Search the records for the string "máximo" and copy every line where it turns up.

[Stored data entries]
-- Opening Marker --

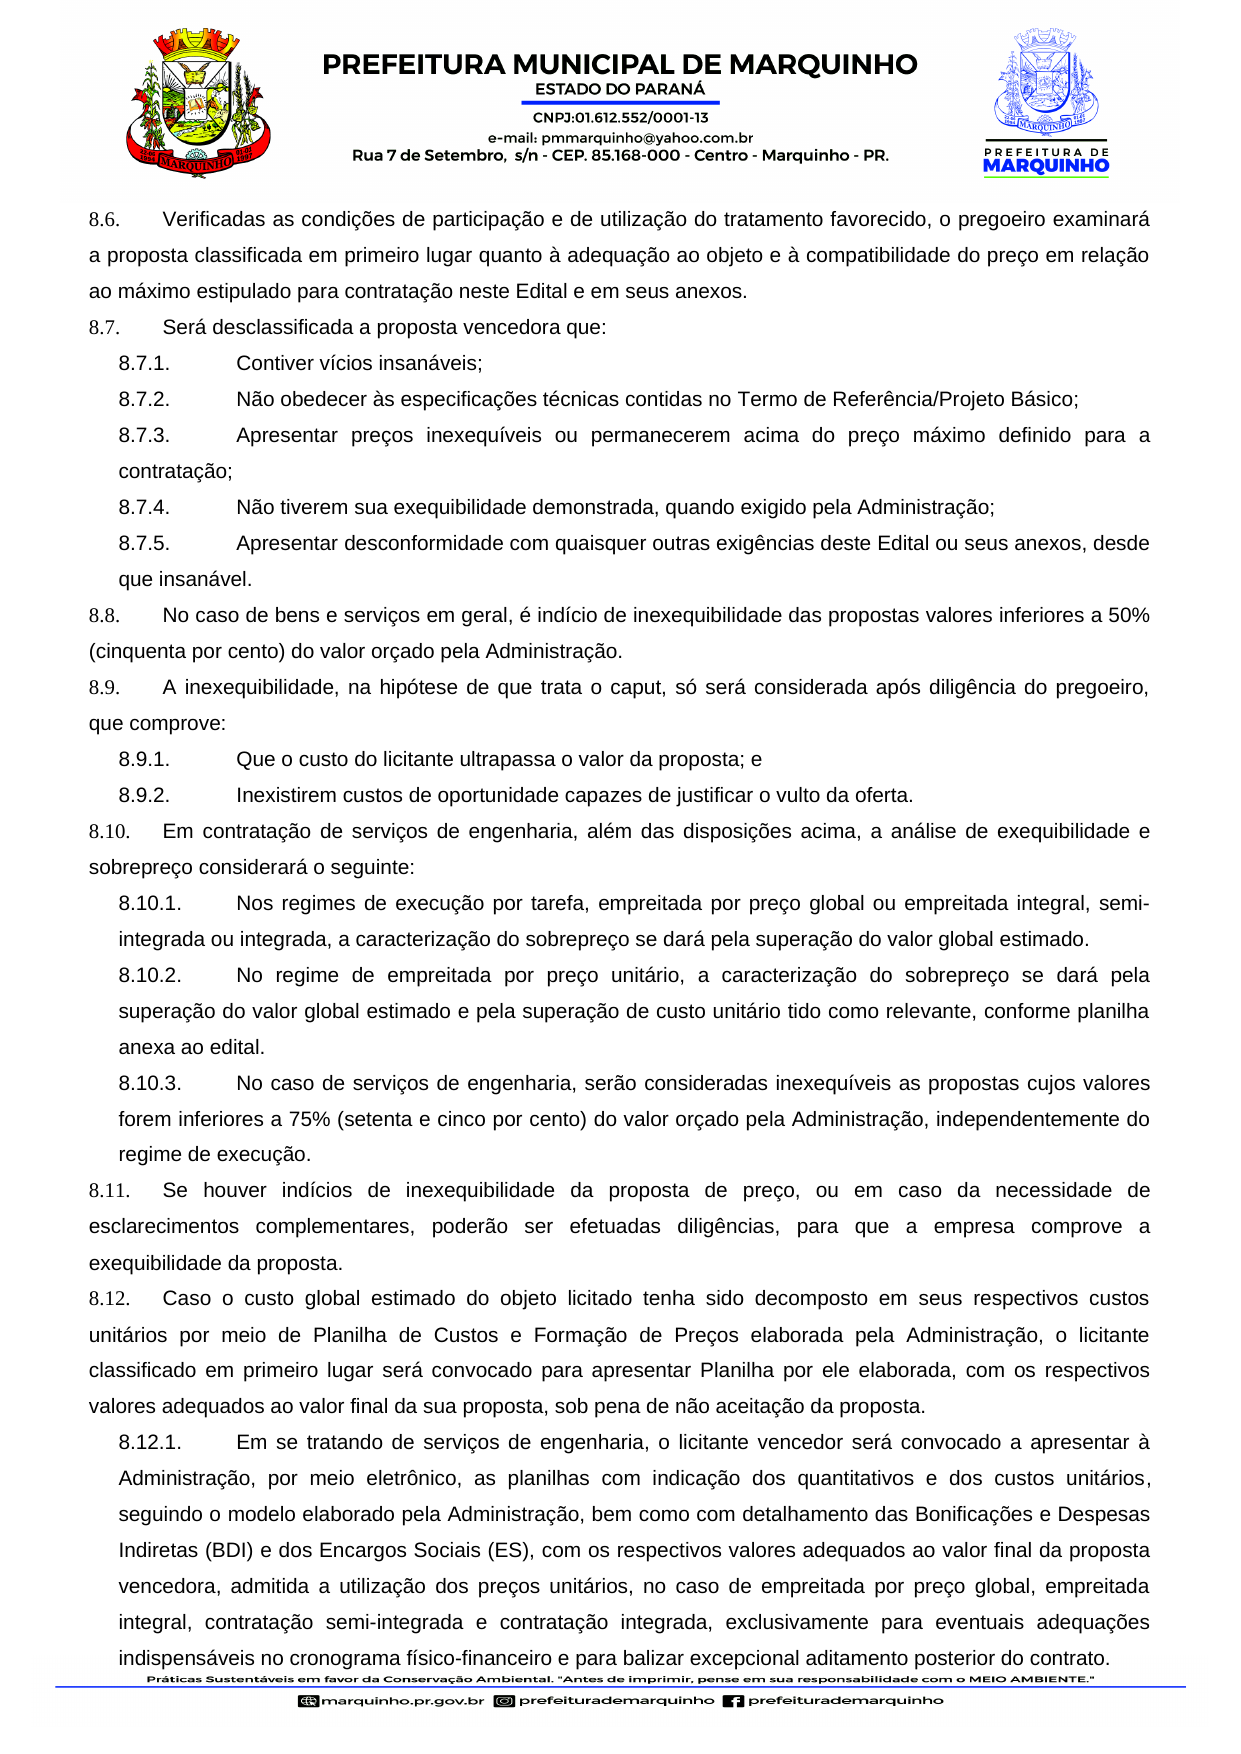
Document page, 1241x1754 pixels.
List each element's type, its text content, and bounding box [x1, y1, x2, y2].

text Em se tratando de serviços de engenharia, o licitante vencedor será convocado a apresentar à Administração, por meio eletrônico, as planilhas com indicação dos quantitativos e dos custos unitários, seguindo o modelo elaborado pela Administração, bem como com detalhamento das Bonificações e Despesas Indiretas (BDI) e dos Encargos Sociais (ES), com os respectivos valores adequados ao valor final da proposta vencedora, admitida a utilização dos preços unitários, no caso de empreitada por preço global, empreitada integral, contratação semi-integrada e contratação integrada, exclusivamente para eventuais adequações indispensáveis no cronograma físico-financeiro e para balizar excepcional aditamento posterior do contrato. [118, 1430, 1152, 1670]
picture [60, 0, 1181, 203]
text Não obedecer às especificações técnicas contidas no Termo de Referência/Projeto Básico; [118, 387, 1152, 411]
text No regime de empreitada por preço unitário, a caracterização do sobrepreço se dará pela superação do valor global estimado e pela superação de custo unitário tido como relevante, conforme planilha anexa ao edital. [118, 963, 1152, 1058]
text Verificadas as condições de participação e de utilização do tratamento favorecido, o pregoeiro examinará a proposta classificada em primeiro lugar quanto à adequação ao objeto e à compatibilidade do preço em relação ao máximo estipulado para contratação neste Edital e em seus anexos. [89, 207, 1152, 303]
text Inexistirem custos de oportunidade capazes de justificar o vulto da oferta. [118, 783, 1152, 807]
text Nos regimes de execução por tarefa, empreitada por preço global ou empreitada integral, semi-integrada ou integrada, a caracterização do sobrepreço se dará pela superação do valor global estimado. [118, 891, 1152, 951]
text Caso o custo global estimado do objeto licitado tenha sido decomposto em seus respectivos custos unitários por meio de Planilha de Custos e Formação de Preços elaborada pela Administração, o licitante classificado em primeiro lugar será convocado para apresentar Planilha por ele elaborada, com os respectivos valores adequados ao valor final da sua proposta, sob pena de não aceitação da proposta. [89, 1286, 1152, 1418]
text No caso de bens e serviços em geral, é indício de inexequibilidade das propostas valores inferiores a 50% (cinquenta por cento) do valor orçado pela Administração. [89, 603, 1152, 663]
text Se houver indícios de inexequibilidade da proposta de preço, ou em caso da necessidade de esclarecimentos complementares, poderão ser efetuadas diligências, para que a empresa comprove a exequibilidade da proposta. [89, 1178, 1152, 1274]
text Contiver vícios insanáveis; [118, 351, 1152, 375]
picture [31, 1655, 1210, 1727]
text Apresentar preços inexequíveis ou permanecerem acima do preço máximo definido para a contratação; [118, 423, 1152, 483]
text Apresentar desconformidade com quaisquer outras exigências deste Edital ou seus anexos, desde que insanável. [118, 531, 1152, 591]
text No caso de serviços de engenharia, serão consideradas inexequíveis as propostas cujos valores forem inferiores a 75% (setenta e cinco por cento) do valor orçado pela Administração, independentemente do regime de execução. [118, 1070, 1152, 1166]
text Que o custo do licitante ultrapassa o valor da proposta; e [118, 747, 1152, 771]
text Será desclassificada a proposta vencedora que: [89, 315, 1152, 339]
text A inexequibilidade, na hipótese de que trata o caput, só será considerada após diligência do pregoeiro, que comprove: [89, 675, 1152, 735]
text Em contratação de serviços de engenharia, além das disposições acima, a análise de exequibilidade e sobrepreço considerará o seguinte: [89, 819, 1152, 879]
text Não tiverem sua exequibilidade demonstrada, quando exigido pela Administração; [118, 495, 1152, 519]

-- Closing Marker --
-- Opening Marker --

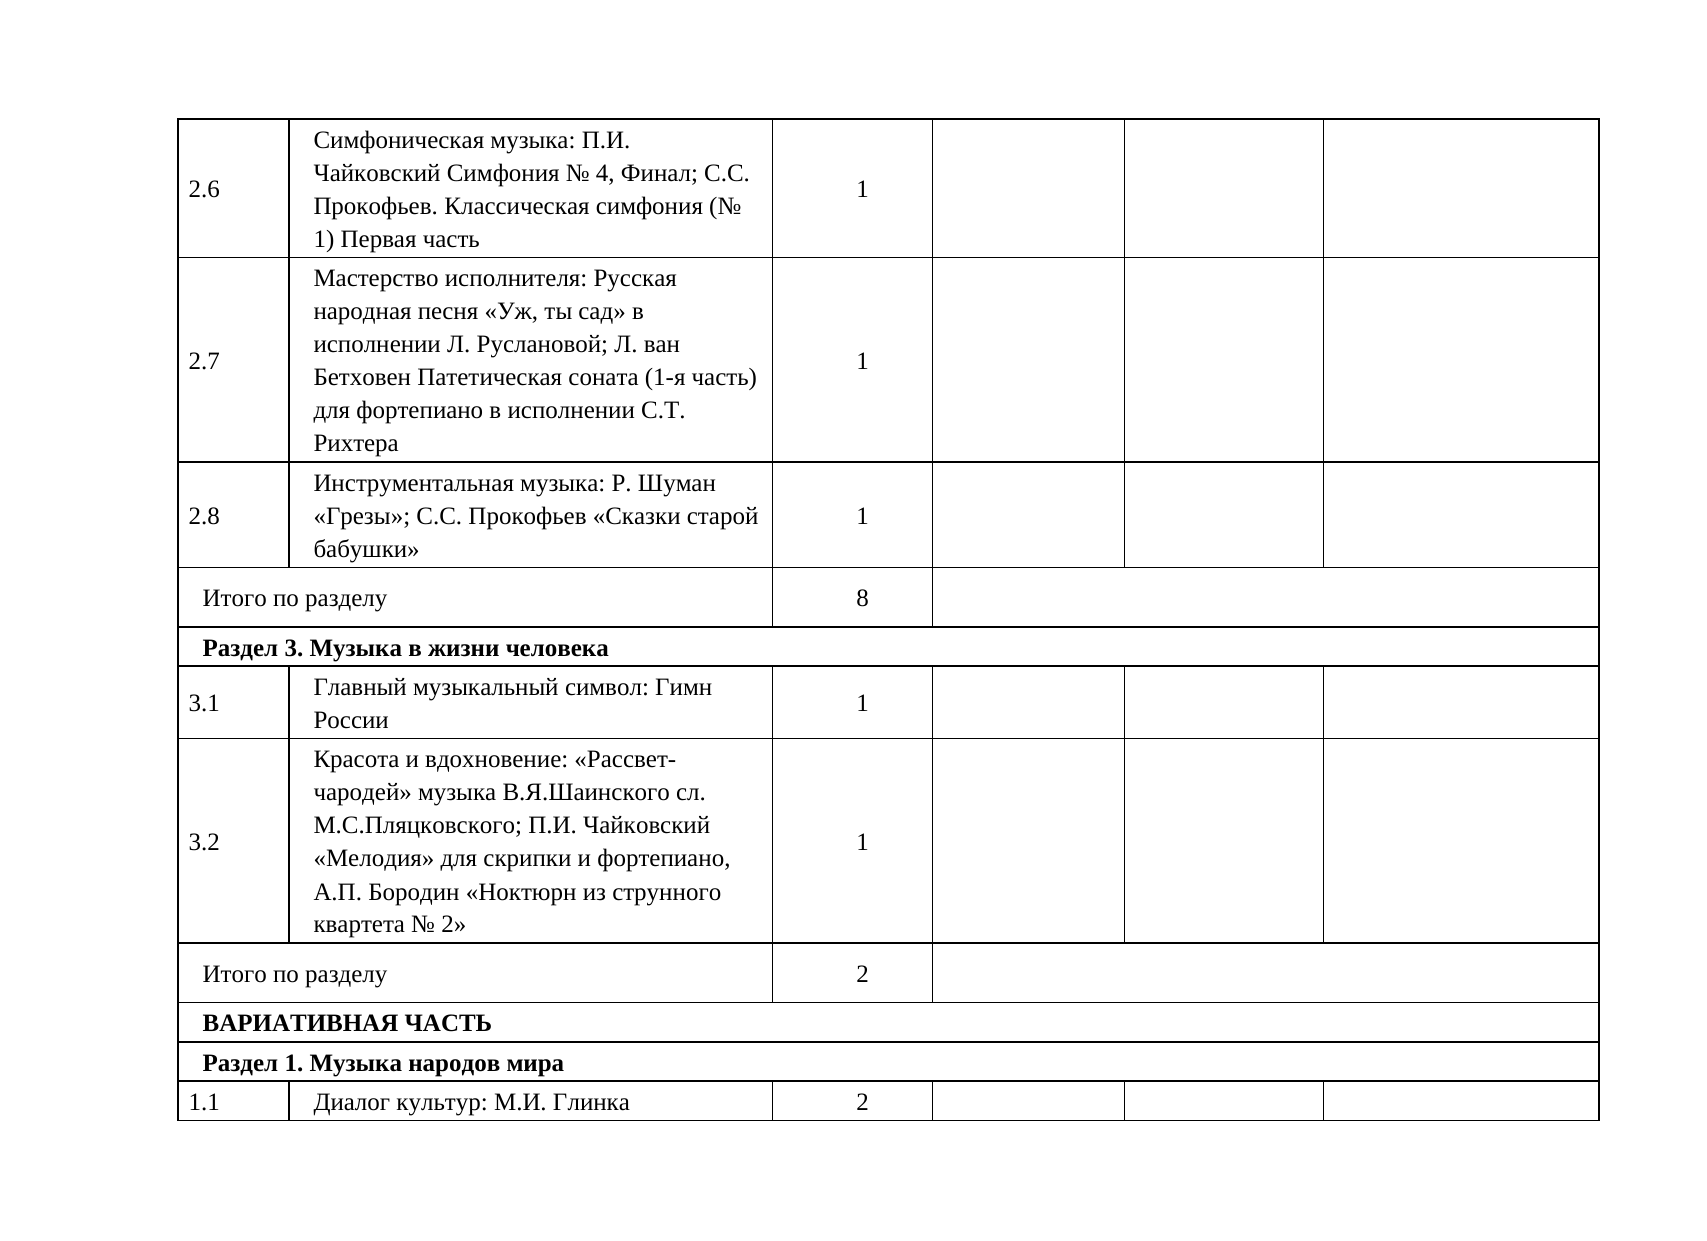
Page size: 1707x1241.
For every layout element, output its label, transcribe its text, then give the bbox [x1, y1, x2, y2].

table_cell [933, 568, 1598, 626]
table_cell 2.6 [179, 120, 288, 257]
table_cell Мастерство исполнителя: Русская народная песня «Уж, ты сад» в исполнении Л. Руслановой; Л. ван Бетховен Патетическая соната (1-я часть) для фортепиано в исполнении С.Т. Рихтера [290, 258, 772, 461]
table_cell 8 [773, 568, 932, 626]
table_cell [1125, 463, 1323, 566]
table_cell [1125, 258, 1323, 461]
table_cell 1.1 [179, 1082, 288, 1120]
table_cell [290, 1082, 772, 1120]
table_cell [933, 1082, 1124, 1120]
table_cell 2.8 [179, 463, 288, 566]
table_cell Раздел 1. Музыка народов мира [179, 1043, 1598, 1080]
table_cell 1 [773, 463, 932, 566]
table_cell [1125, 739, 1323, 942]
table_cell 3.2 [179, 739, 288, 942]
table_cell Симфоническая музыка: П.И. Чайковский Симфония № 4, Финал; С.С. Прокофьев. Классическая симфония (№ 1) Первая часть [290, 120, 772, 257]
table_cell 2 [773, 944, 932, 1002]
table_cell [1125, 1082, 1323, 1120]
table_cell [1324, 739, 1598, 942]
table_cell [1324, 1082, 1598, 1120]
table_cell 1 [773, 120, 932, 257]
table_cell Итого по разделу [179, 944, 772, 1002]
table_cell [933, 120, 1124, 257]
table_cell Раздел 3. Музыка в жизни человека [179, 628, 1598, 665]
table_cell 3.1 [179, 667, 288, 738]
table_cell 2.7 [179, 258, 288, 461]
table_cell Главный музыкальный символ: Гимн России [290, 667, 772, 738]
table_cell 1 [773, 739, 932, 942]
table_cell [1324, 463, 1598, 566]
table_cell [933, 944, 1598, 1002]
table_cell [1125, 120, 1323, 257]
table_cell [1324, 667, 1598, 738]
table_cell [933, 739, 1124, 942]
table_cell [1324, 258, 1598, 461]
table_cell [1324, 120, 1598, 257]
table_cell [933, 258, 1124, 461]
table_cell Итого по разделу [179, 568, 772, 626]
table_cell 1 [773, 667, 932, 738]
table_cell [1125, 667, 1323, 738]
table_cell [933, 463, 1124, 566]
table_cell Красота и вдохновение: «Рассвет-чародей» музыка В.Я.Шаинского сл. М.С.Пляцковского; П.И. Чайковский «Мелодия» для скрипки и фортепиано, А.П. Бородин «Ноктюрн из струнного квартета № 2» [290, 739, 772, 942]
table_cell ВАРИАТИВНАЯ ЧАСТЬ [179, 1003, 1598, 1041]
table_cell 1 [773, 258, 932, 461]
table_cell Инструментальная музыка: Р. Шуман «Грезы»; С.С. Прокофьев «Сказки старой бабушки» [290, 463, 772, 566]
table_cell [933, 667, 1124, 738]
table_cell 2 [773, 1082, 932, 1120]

-- Closing Marker --

Answer to this problem:
text Verificadas as condições de participação e de utilização do tratamento favorecido, o pregoeiro examinará a proposta classificada em primeiro lugar quanto à adequação ao objeto e à compatibilidade do preço em relação ao máximo estipulado para contratação neste Edital e em seus anexos. [89, 207, 1152, 303]
text Apresentar preços inexequíveis ou permanecerem acima do preço máximo definido para a contratação; [118, 423, 1152, 483]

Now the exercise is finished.